1. Ontstaan en loop van het geding
1.1. Bij de aan belanghebbende toegezonden beschikking van 31 maart 2005, nummer 00000, heeft de heffingsambtenaar de waarde van de onroerende zaak A-straat 18, per waardepeildatum 1 januari 2003, vastgesteld op € 438.000.
Na daartegen gemaakt bezwaar heeft de heffingsambtenaar bij de bestreden uitspraak de vastgestelde waarde verminderd tot € 350.000.
1.2. Belanghebbende is van deze uitspraak in beroep gekomen bij de Rechtbank.

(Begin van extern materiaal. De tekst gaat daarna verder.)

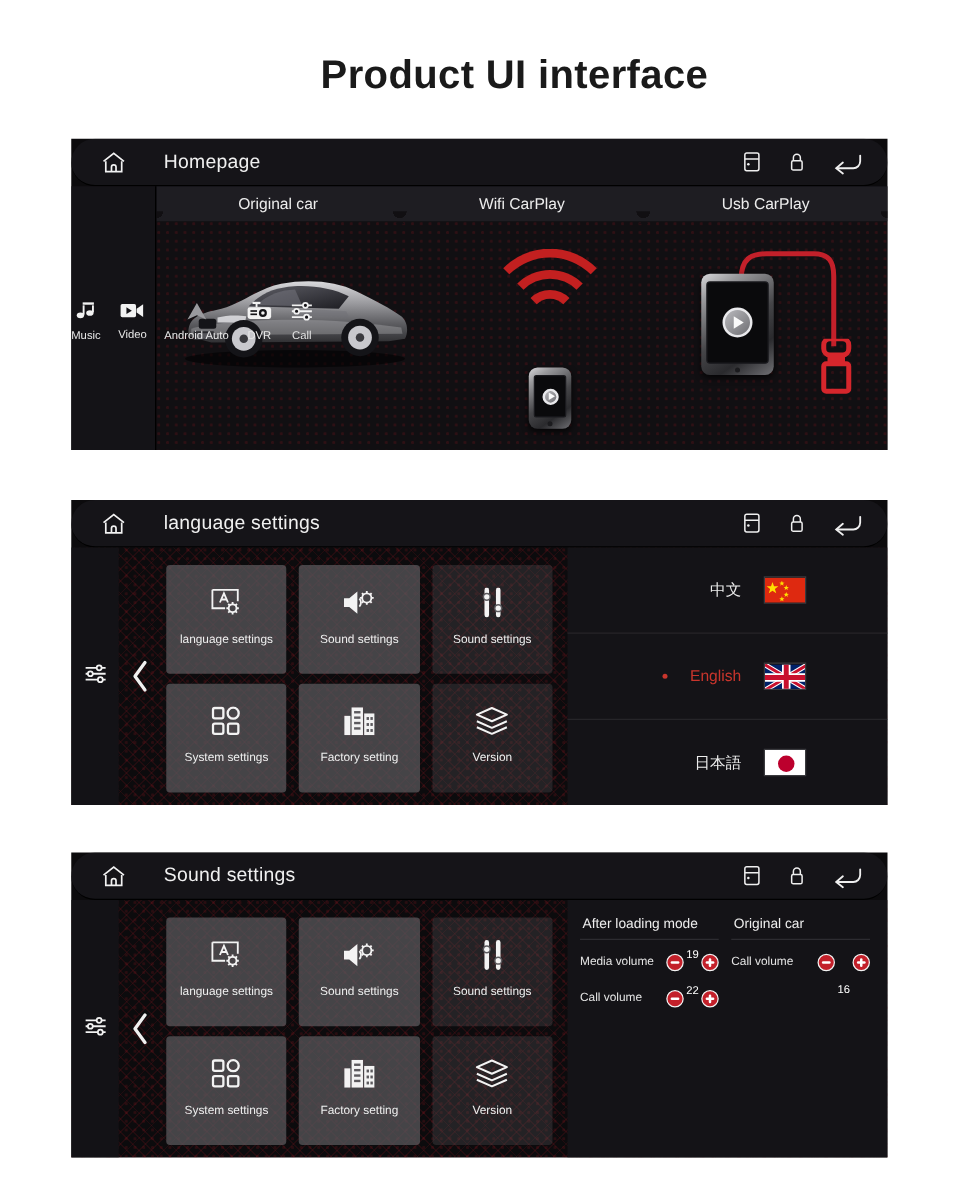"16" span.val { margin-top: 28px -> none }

Bij de bestreden uitspraak heeft de Rechtbank het beroep gegrond verklaard, de uitspraak op bezwaar vernietigd, de vastgestelde waarde verminderd tot € 303.000 en bepaald dat deze uitspraak in zoverre in de plaats treedt van het vernietigde besluit, de heffingsambtenaar gelast de aanslag onroerende-zaakbelasting dienovereenkomstig aan te passen en gelast dat de gemeente Z het door belanghebbende betaalde griffierecht ten bedrage van € 37 aan belanghebbende vergoedt.

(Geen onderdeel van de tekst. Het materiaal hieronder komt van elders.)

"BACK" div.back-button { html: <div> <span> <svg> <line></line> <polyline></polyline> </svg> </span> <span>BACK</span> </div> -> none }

1.3. Tegen deze uitspraak heeft belanghebbende hoger beroep ingesteld bij het Hof.
1.4. De heffingsambtenaar heeft een verweerschrift ingediend.
1.5. Op grond van artikel 8:58 van de Algemene wet bestuursrecht heeft belanghebbende vóór de zitting nadere stukken ingediend, door belanghebbende aangeduid als repliek op verweerschrift. Deze stukken zijn in afschrift verstrekt aan de wederpartij en behoren tot de stukken van het geding.

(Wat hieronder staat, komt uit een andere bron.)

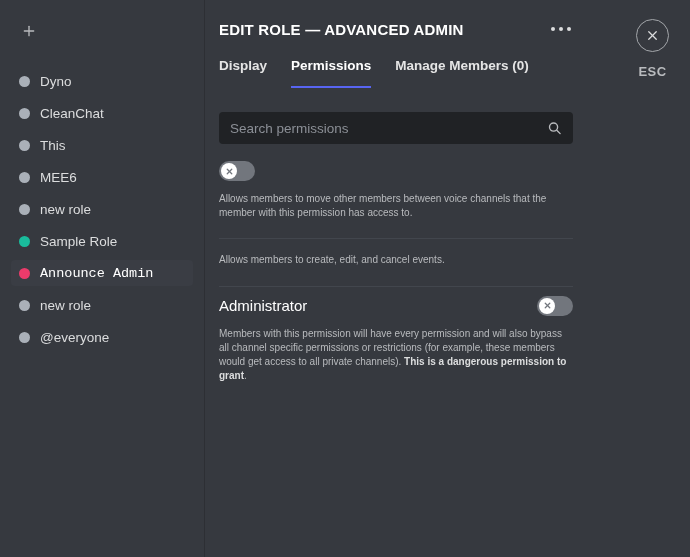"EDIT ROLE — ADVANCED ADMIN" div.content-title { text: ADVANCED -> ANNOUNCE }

1.6. Het onderzoek ter zitting heeft plaatsgehad op 16 november 2007 te 's-Hertogenbosch. Aldaar zijn toen verschenen en gehoord belanghebbende, alsmede de heffingsambtenaar.
1.7. Belanghebbende heeft te dezer zitting een pleitnota voorgedragen en exemplaren daarvan overgelegd aan het Hof en aan de wederpartij.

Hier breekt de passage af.